The third finding of the current research revealed that PT have low effect on the Illinois and T-agility test and reduce its time. Fewer studies examined the effects of PT on specific agility, but results are more consistent in contrast with those obtained from sprint tests. Thomas et al. (19) found that despite that sprint time was unchanged; six weeks of PT significantly improved agility (9%) in semiprofessional adolescent soccer players. The greatest improvement in agility (10%) was found in children soccer players after 8 weeks of PT (1).

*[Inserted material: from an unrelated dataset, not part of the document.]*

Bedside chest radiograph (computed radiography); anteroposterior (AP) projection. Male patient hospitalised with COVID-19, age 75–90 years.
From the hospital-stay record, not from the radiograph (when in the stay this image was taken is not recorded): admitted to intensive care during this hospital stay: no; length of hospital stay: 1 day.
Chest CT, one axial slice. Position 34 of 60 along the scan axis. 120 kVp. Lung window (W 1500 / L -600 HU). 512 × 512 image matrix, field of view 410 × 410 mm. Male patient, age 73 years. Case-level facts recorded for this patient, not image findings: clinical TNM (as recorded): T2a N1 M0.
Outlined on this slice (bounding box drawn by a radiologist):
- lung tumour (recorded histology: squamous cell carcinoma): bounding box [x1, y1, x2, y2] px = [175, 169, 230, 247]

Miller et al. (2006) (3) found 5 and 3% improvements in the T agility and Illinois agility tests, respectively, after 6 weeks of PT. These improvements are greater than those obtained in the present study; however, making a comparison is difficult as training status of the participants is not reported in the study by Miller et al. (2006) (3). It appears that the agility beneficial effects after PT can be attributed to neural adaptation, specifically to increase inter muscular coordination. Previous research also demonstrated increased proprioception after PT (34).
The forth finding of the study showed that Swedish swimming test increased significantly in the PT and non-significant increase in sit-ups test compared with the control group. Andrejic et al. (2012) in their study compared the effects of two types of short-term strength training and plyometric combination of power and ready to run in the teen’s basketball payment. The results of this study indicate that this is a short-term plyometric and resistance training program for teenage basketball player improves motor function (35).

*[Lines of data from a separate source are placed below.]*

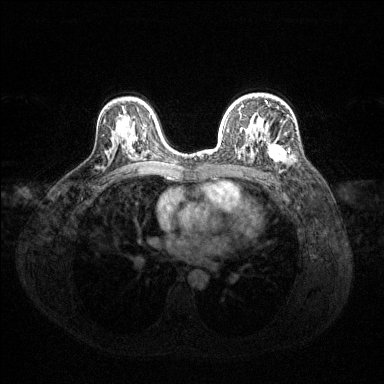
Breast MRI (dynamic contrast-enhanced), one axial slice; slice 88 of 144 in the series (ordered by position); dynamic contrast-enhanced series, time point 2 of 6 at this slice position (early post-contrast); 1.5 T; TE 1.6 ms, TR 4.6 ms; 1.2 mm slice thickness; 384 × 384 image matrix, field of view 360 × 360 mm. Female patient.
Structures marked on this image (semi-automatic segmentation, software-assisted and operator-edited):
- enhancing-tissue mask used for the functional tumour volume (all voxels passing the contrast-enhancement thresholds inside the analysis volume; usually the tumour): bounding box [x1, y1, x2, y2] px = [221, 118, 286, 163]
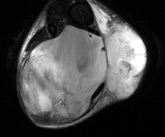
MRI of an extremity soft-tissue mass, one axial slice. Position 33 of 81 along the scan axis. T2-weighted fat-saturated. MR volume resampled by the dataset authors to the PET/CT grid (not the native acquisition matrix). 3.27 mm slice thickness. 165 × 137 image matrix. Male patient. Case-level facts recorded for this patient, not image findings: histological type: liposarcoma - round cell; grade: high; site of the primary tumour: right calf.
Annotated regions visible in this slice (expert contour drawn on MRI and transferred to this co-registered scan by the dataset authors):
- gross tumour volume (mass): box from (x=21, y=25) to (x=145, y=120) px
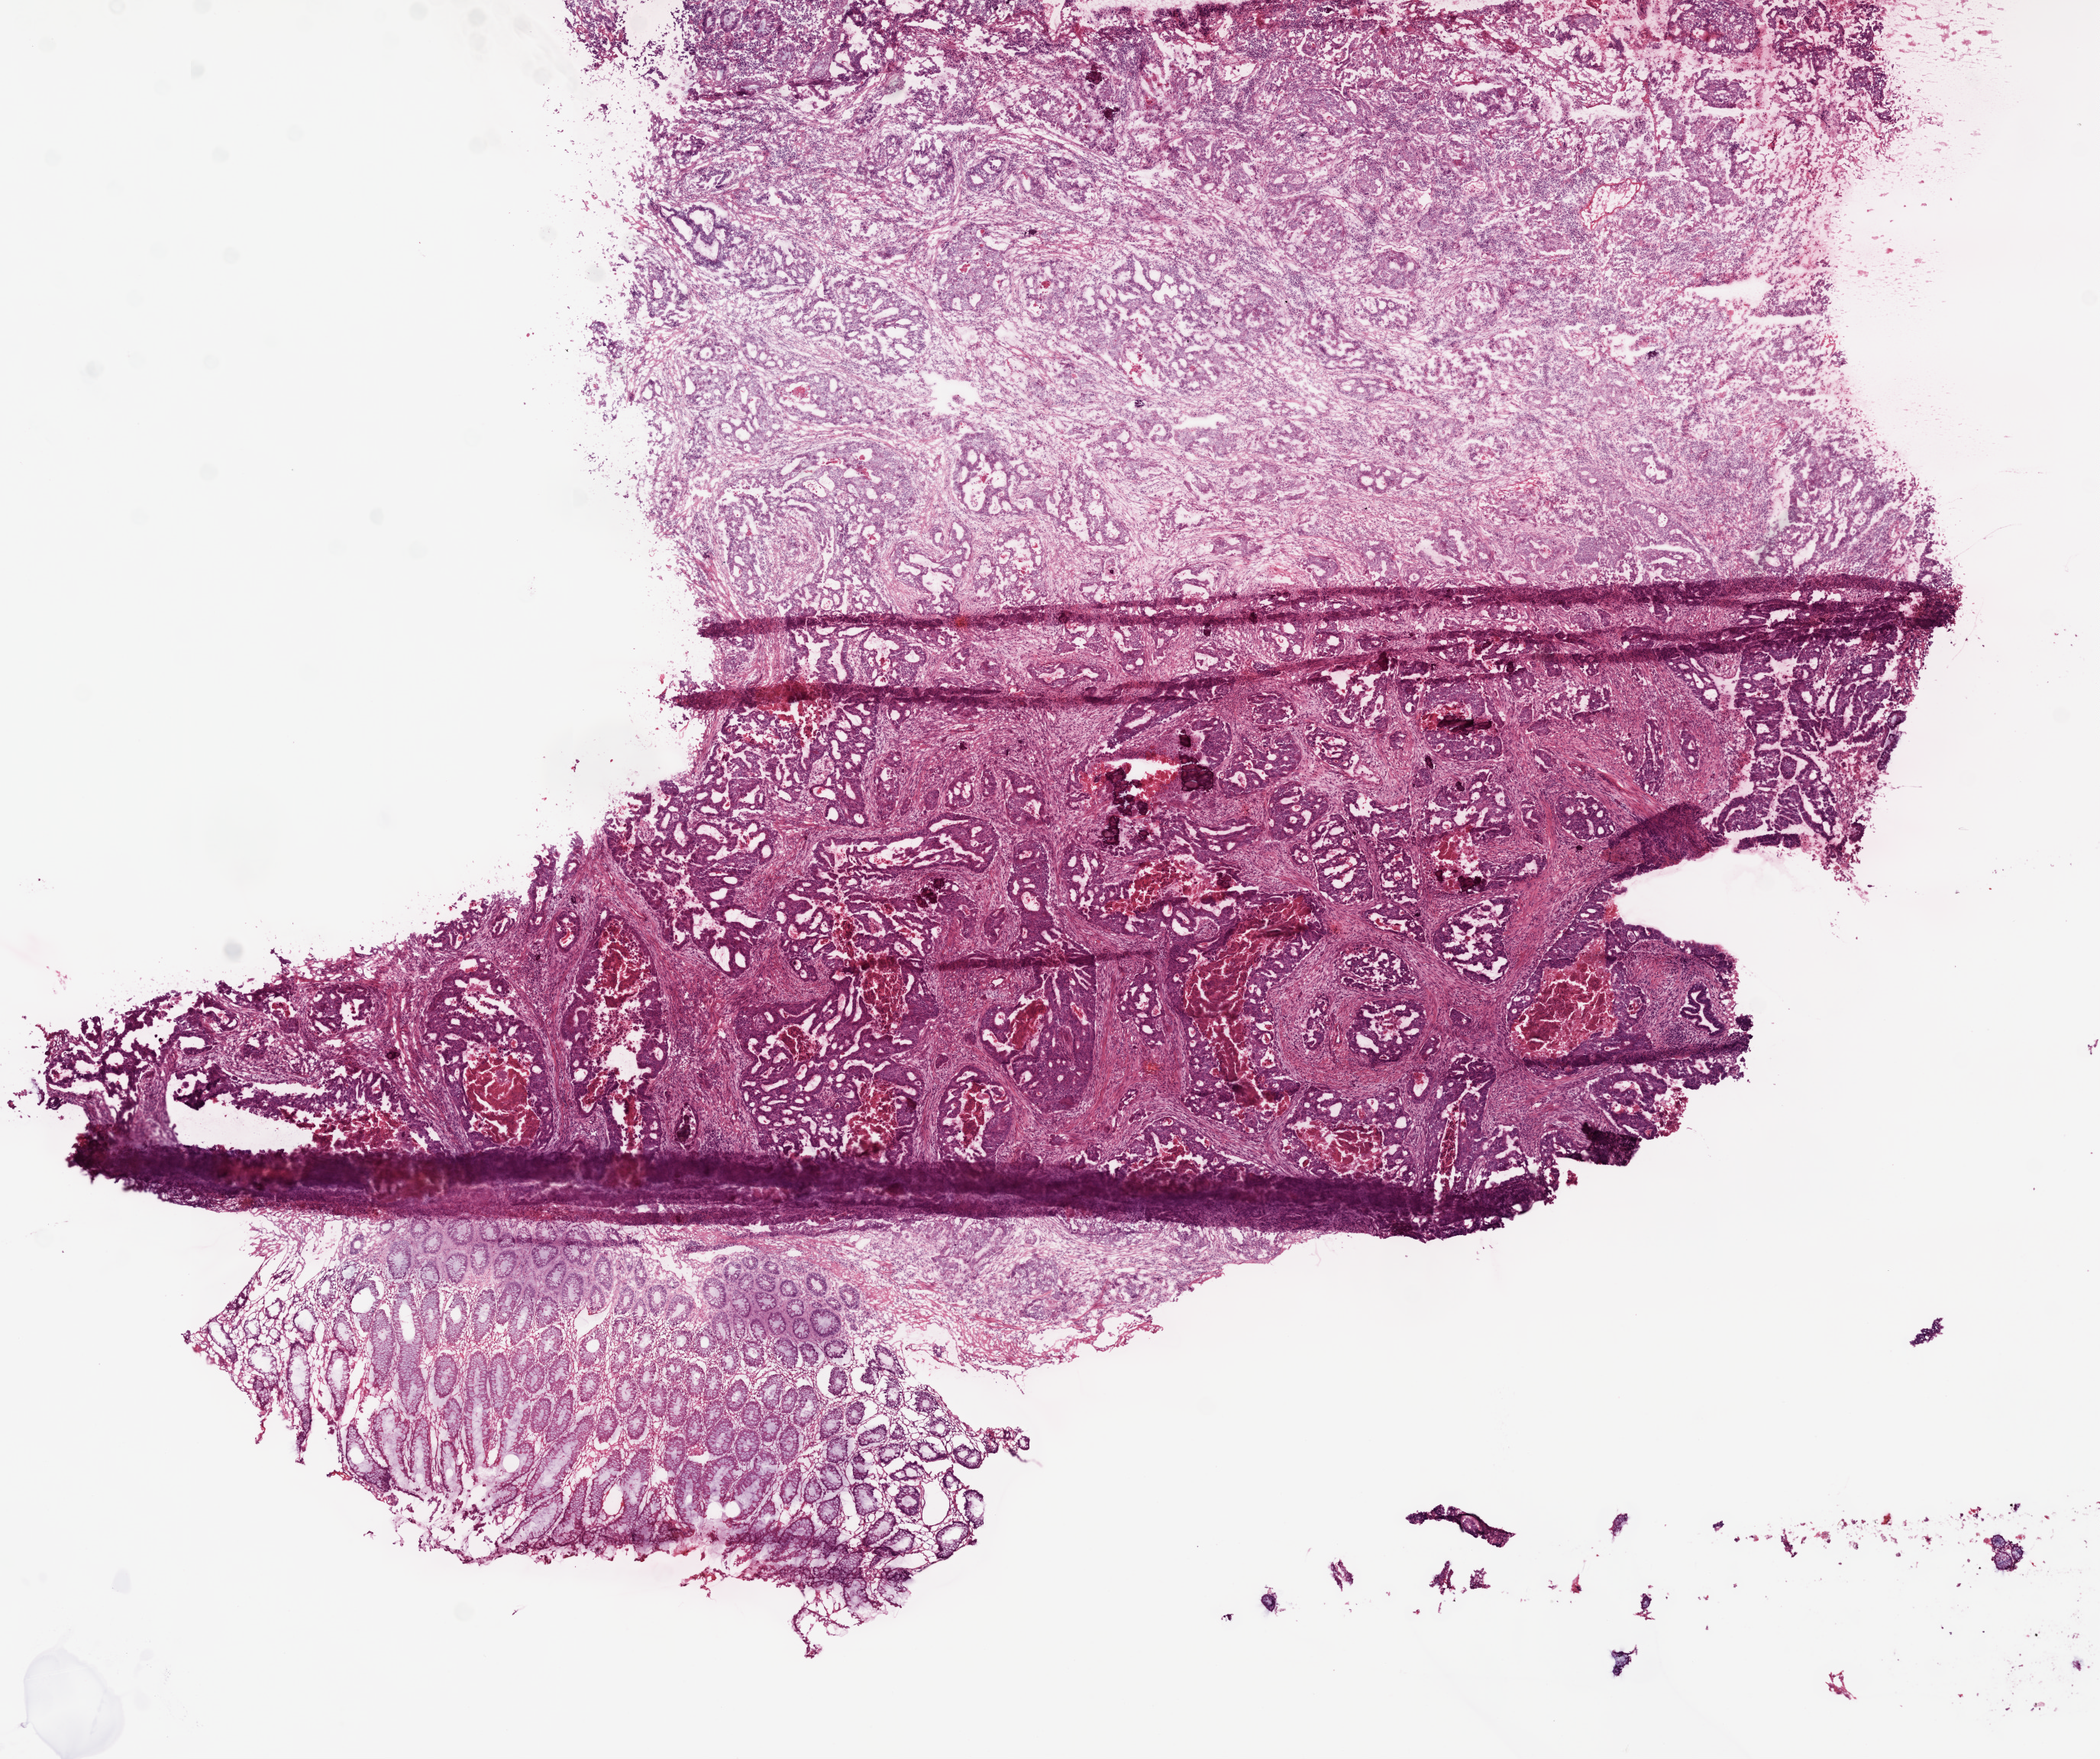
H&E whole-slide image, shown as a low-resolution overview of the whole scanned area (about 11.0 x 9.2 mm, from a 20x scan). Frozen section from the top of the tissue portion. Colon, primary tumour sample. Male, age 49 years at initial diagnosis. Pathologist review of this section (percent, as recorded): tumour cells 60%, tumour nuclei 75%, normal cells 10%, stromal cells 15%, necrosis 15%.
• lymph nodes positive (case pathology): 10 of 12 examined
• TNM: T3 N2 M1
• diagnosis: Adenocarcinoma, NOS (rectosigmoid junction)
• AJCC pathologic stage: IVA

Asadi et al. (2012) effect of water and land PT on strength, speed and balance in young basketball players investigated. Finally there were no significant differences between groups in any of the variables plyometric land and in the water there. Possible reasons for this discrepancy in results may differ in duration and intensity plyometric-type exercises, participants are and how to assess anaerobic power (36).

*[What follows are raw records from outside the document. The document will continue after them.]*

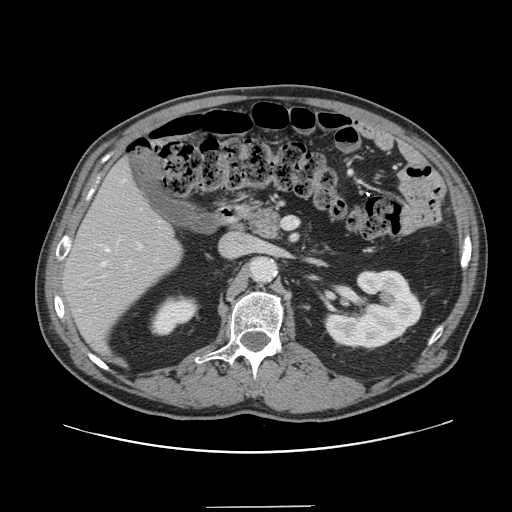
Contrast-enhanced abdominal CT, one axial slice. Slice 73 of 139 in the series (ordered by position). Intravenous contrast given. Soft-tissue window (W 400 / L 40 HU). 2.5 mm slice thickness. 512 × 512 image matrix, field of view 397 × 397 mm. From the clinical record (not read from this slice): patient: male, age 59 years at operation; diagnosis: colorectal cancer liver metastases, imaged before liver resection; multiple liver metastases: yes.
Outlined on this slice (expert manual segmentation):
- hepatic veins: bounding box [x1, y1, x2, y2] px = [101, 180, 131, 267]
- liver: [64, 163, 181, 349]
- planned liver remnant (the part of the liver to remain after resection): [64, 163, 182, 349]
- portal vein (with intrahepatic branches): [138, 243, 142, 250]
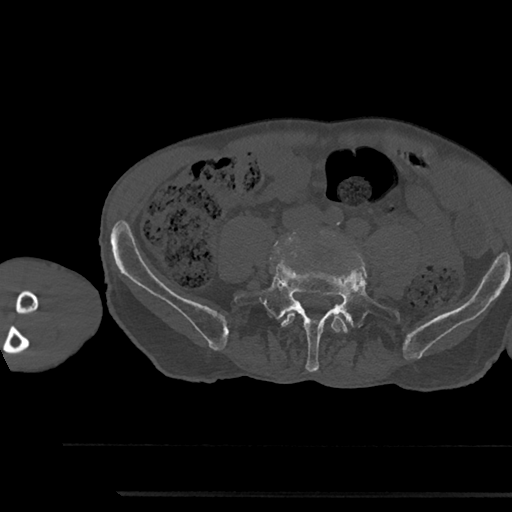
CT including the spine, one axial slice. Slice 365 of 797 in the series (ordered by position). 120 kVp. Bone window (W 1800 / L 400 HU). 512 × 512 image matrix, field of view 367 × 367 mm. Male patient, age 79 years. From the clinical record (not read from this slice): primary cancer: prostate.
Outlined on this slice (semi-automatic segmentation, software-assisted and operator-edited):
- L4 vertebra: box from (x=281, y=311) to (x=348, y=333) px
- L5 vertebra: (x=234, y=262)–(x=400, y=372)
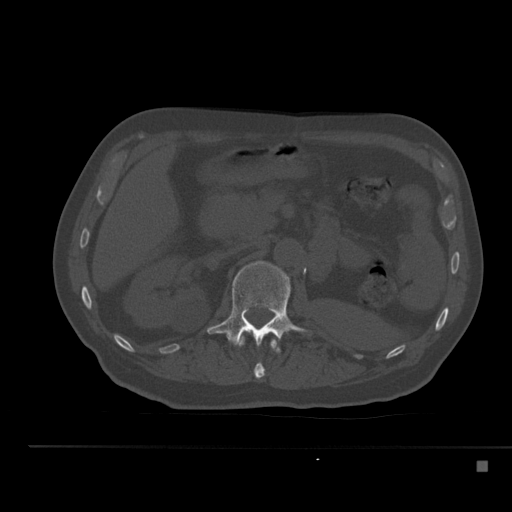
CT including the spine, one axial slice; reconstruction kernel Br40s; bone window (W 1800 / L 400 HU); 1.5 mm slice thickness; 512 × 512 image matrix, field of view 408 × 408 mm. Patient: male, 70 years. Case-level facts recorded for this patient, not image findings: primary cancer: renal.
Structures marked on this image (semi-automatically segmented with operator editing):
- L1 vertebra: bounding box <207,261,307,346> (left, top, right, bottom; pixels)
- T12 vertebra: <239,336,281,379>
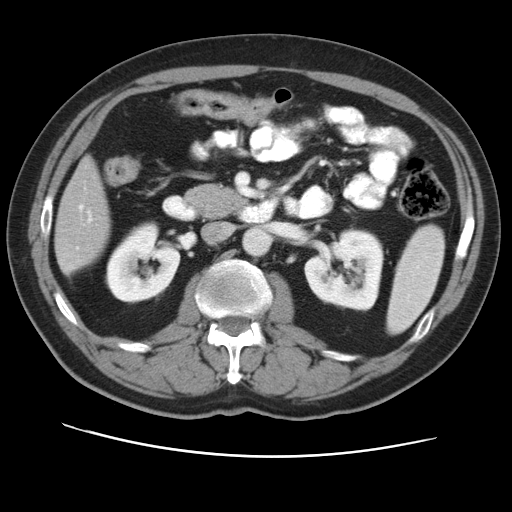
Contrast-enhanced abdominal CT, one axial slice. Slice 18 of 49 in the series (ordered by position). Reconstruction kernel STANDARD. 120 kVp. Intravenous contrast given. Soft-tissue window (W 400 / L 40 HU). 5 mm slice thickness. 512 × 512 image matrix, field of view 374 × 374 mm. From the clinical record (not read from this slice): patient: female, age 47 years at operation; diagnosis: colorectal cancer liver metastases, imaged before liver resection; multiple liver metastases: yes; largest metastasis: 6.3 cm.
Annotated regions visible in this slice (outlined manually by an expert reader):
- hepatic veins: bounding box (x1, y1, x2, y2) in pixels: (80, 205, 83, 208)
- liver: (56, 160, 110, 270)
- planned liver remnant (the part of the liver to remain after resection): (63, 160, 110, 233)
- portal vein (with intrahepatic branches): (88, 213, 92, 221)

Ronnestad et al. (2008) (38) demonstrated 25% gain in 1RM squat in male Norwegian first league soccer players after 7 weeks of training, but in the program strength and PT were combined, therefore their results are not surprising (37). A suggestion has been made previously that subjects in either good or poor physical condition benefit equally from PT work (38). Therefore training volume of less than 10 weeks and with more than 15 sessions, as well as the inclusion of high-intensity programs, with more than 40 jumps per session, was the strategies that seem to maximize the probability to obtain significantly greater improvements in leg muscle strength (38).
Conclusions
According to the results of the present study, after 5 weeks of plyometric training showed a significant increase in the horizontal jump and swimming Swedish and also a significant decrease in the 30 meters run test. Thus plyometric training has been effective on the physical preparation indices and can improve the non athletes’ performance.